Format the listing below as a numbered list, leaving out any blank lines.

◆ DATA LISTING
==============================
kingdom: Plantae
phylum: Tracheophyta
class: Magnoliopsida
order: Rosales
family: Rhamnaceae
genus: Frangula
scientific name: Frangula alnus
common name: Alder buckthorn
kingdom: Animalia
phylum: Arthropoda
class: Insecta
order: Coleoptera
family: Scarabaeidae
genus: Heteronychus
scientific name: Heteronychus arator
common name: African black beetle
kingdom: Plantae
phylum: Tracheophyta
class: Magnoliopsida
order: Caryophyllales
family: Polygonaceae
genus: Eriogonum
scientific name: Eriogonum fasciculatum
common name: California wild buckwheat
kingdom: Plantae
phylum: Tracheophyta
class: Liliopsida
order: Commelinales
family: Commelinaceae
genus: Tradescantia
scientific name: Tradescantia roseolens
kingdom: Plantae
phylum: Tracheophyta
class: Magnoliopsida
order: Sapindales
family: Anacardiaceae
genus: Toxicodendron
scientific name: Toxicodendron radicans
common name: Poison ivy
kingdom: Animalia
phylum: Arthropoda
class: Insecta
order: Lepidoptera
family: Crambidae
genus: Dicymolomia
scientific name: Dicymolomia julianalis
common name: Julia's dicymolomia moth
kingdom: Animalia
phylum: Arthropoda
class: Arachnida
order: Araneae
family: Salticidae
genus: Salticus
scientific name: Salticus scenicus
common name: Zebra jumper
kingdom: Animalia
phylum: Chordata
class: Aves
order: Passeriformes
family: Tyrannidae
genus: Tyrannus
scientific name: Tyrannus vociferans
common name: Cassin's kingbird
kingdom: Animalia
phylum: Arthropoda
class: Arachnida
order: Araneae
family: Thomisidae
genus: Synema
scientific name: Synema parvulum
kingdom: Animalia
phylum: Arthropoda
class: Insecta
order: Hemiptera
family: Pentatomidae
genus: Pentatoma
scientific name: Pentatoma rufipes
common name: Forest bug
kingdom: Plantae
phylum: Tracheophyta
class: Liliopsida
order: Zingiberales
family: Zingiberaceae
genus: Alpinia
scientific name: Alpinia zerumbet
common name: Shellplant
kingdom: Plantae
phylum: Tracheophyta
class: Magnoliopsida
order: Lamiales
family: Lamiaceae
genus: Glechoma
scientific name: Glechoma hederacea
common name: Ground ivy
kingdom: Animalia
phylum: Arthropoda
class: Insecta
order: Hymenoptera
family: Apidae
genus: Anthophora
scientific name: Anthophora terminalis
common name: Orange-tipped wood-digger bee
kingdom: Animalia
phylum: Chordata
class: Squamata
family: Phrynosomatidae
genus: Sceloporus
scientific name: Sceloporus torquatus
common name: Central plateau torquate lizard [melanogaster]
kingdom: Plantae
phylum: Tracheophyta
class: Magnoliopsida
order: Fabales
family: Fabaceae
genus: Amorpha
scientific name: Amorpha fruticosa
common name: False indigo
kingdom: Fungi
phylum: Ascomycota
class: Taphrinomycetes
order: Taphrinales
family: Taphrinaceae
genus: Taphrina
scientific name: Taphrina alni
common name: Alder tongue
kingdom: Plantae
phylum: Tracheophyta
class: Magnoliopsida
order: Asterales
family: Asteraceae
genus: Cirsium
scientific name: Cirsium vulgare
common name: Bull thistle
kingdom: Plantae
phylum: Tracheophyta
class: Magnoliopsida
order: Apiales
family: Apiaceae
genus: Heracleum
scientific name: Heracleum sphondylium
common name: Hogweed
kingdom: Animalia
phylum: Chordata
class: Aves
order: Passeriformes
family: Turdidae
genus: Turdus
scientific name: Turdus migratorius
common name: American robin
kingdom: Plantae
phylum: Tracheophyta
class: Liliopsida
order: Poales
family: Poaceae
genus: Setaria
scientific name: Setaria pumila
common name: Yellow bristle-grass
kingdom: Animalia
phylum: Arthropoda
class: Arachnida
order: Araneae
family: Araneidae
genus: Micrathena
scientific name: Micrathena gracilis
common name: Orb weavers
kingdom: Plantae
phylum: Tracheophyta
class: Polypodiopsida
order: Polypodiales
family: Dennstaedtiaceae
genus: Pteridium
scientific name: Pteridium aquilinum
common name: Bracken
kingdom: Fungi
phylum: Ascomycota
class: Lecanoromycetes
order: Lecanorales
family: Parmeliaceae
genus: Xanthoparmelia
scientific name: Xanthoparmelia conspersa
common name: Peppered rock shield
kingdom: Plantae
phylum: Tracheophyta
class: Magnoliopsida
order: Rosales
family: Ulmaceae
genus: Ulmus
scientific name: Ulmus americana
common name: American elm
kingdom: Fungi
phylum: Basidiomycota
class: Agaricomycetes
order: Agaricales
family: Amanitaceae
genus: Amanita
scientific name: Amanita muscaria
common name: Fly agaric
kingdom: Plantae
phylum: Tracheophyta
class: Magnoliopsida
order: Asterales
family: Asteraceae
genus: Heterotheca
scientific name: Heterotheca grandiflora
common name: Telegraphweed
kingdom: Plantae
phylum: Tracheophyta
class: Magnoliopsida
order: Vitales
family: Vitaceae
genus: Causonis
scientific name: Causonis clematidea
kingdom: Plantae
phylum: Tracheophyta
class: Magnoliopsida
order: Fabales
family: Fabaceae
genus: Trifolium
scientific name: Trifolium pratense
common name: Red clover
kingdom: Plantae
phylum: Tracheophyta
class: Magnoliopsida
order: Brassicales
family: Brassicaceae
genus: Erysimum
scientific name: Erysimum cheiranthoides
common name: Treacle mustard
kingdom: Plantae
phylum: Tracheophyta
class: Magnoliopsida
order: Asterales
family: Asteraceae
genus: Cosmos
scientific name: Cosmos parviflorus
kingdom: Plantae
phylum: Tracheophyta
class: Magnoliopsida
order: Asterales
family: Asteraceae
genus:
==============================
◆ WORKED SOLUTION
1. kingdom: Plantae
2. phylum: Tracheophyta
3. class: Magnoliopsida
4. order: Rosales
5. family: Rhamnaceae
6. genus: Frangula
7. scientific name: Frangula alnus
8. common name: Alder buckthorn
9. kingdom: Animalia
10. phylum: Arthropoda
11. class: Insecta
12. order: Coleoptera
13. family: Scarabaeidae
14. genus: Heteronychus
15. scientific name: Heteronychus arator
16. common name: African black beetle
17. kingdom: Plantae
18. phylum: Tracheophyta
19. class: Magnoliopsida
20. order: Caryophyllales
21. family: Polygonaceae
22. genus: Eriogonum
23. scientific name: Eriogonum fasciculatum
24. common name: California wild buckwheat
25. kingdom: Plantae
26. phylum: Tracheophyta
27. class: Liliopsida
28. order: Commelinales
29. family: Commelinaceae
30. genus: Tradescantia
31. scientific name: Tradescantia roseolens
32. kingdom: Plantae
33. phylum: Tracheophyta
34. class: Magnoliopsida
35. order: Sapindales
36. family: Anacardiaceae
37. genus: Toxicodendron
38. scientific name: Toxicodendron radicans
39. common name: Poison ivy
40. kingdom: Animalia
41. phylum: Arthropoda
42. class: Insecta
43. order: Lepidoptera
44. family: Crambidae
45. genus: Dicymolomia
46. scientific name: Dicymolomia julianalis
47. common name: Julia's dicymolomia moth
48. kingdom: Animalia
49. phylum: Arthropoda
50. class: Arachnida
51. order: Araneae
52. family: Salticidae
53. genus: Salticus
54. scientific name: Salticus scenicus
55. common name: Zebra jumper
56. kingdom: Animalia
57. phylum: Chordata
58. class: Aves
59. order: Passeriformes
60. family: Tyrannidae
61. genus: Tyrannus
62. scientific name: Tyrannus vociferans
63. common name: Cassin's kingbird
64. kingdom: Animalia
65. phylum: Arthropoda
66. class: Arachnida
67. order: Araneae
68. family: Thomisidae
69. genus: Synema
70. scientific name: Synema parvulum
71. kingdom: Animalia
72. phylum: Arthropoda
73. class: Insecta
74. order: Hemiptera
75. family: Pentatomidae
76. genus: Pentatoma
77. scientific name: Pentatoma rufipes
78. common name: Forest bug
79. kingdom: Plantae
80. phylum: Tracheophyta
81. class: Liliopsida
82. order: Zingiberales
83. family: Zingiberaceae
84. genus: Alpinia
85. scientific name: Alpinia zerumbet
86. common name: Shellplant
87. kingdom: Plantae
88. phylum: Tracheophyta
89. class: Magnoliopsida
90. order: Lamiales
91. family: Lamiaceae
92. genus: Glechoma
93. scientific name: Glechoma hederacea
94. common name: Ground ivy
95. kingdom: Animalia
96. phylum: Arthropoda
97. class: Insecta
98. order: Hymenoptera
99. family: Apidae
100. genus: Anthophora
101. scientific name: Anthophora terminalis
102. common name: Orange-tipped wood-digger bee
103. kingdom: Animalia
104. phylum: Chordata
105. class: Squamata
106. family: Phrynosomatidae
107. genus: Sceloporus
108. scientific name: Sceloporus torquatus
109. common name: Central plateau torquate lizard [melanogaster]
110. kingdom: Plantae
111. phylum: Tracheophyta
112. class: Magnoliopsida
113. order: Fabales
114. family: Fabaceae
115. genus: Amorpha
116. scientific name: Amorpha fruticosa
117. common name: False indigo
118. kingdom: Fungi
119. phylum: Ascomycota
120. class: Taphrinomycetes
121. order: Taphrinales
122. family: Taphrinaceae
123. genus: Taphrina
124. scientific name: Taphrina alni
125. common name: Alder tongue
126. kingdom: Plantae
127. phylum: Tracheophyta
128. class: Magnoliopsida
129. order: Asterales
130. family: Asteraceae
131. genus: Cirsium
132. scientific name: Cirsium vulgare
133. common name: Bull thistle
134. kingdom: Plantae
135. phylum: Tracheophyta
136. class: Magnoliopsida
137. order: Apiales
138. family: Apiaceae
139. genus: Heracleum
140. scientific name: Heracleum sphondylium
141. common name: Hogweed
142. kingdom: Animalia
143. phylum: Chordata
144. class: Aves
145. order: Passeriformes
146. family: Turdidae
147. genus: Turdus
148. scientific name: Turdus migratorius
149. common name: American robin
150. kingdom: Plantae
151. phylum: Tracheophyta
152. class: Liliopsida
153. order: Poales
154. family: Poaceae
155. genus: Setaria
156. scientific name: Setaria pumila
157. common name: Yellow bristle-grass
158. kingdom: Animalia
159. phylum: Arthropoda
160. class: Arachnida
161. order: Araneae
162. family: Araneidae
163. genus: Micrathena
164. scientific name: Micrathena gracilis
165. common name: Orb weavers
166. kingdom: Plantae
167. phylum: Tracheophyta
168. class: Polypodiopsida
169. order: Polypodiales
170. family: Dennstaedtiaceae
171. genus: Pteridium
172. scientific name: Pteridium aquilinum
173. common name: Bracken
174. kingdom: Fungi
175. phylum: Ascomycota
176. class: Lecanoromycetes
177. order: Lecanorales
178. family: Parmeliaceae
179. genus: Xanthoparmelia
180. scientific name: Xanthoparmelia conspersa
181. common name: Peppered rock shield
182. kingdom: Plantae
183. phylum: Tracheophyta
184. class: Magnoliopsida
185. order: Rosales
186. family: Ulmaceae
187. genus: Ulmus
188. scientific name: Ulmus americana
189. common name: American elm
190. kingdom: Fungi
191. phylum: Basidiomycota
192. class: Agaricomycetes
193. order: Agaricales
194. family: Amanitaceae
195. genus: Amanita
196. scientific name: Amanita muscaria
197. common name: Fly agaric
198. kingdom: Plantae
199. phylum: Tracheophyta
200. class: Magnoliopsida
201. order: Asterales
202. family: Asteraceae
203. genus: Heterotheca
204. scientific name: Heterotheca grandiflora
205. common name: Telegraphweed
206. kingdom: Plantae
207. phylum: Tracheophyta
208. class: Magnoliopsida
209. order: Vitales
210. family: Vitaceae
211. genus: Causonis
212. scientific name: Causonis clematidea
213. kingdom: Plantae
214. phylum: Tracheophyta
215. class: Magnoliopsida
216. order: Fabales
217. family: Fabaceae
218. genus: Trifolium
219. scientific name: Trifolium pratense
220. common name: Red clover
221. kingdom: Plantae
222. phylum: Tracheophyta
223. class: Magnoliopsida
224. order: Brassicales
225. family: Brassicaceae
226. genus: Erysimum
227. scientific name: Erysimum cheiranthoides
228. common name: Treacle mustard
229. kingdom: Plantae
230. phylum: Tracheophyta
231. class: Magnoliopsida
232. order: Asterales
233. family: Asteraceae
234. genus: Cosmos
235. scientific name: Cosmos parviflorus
236. kingdom: Plantae
237. phylum: Tracheophyta
238. class: Magnoliopsida
239. order: Asterales
240. family: Asteraceae
241. genus:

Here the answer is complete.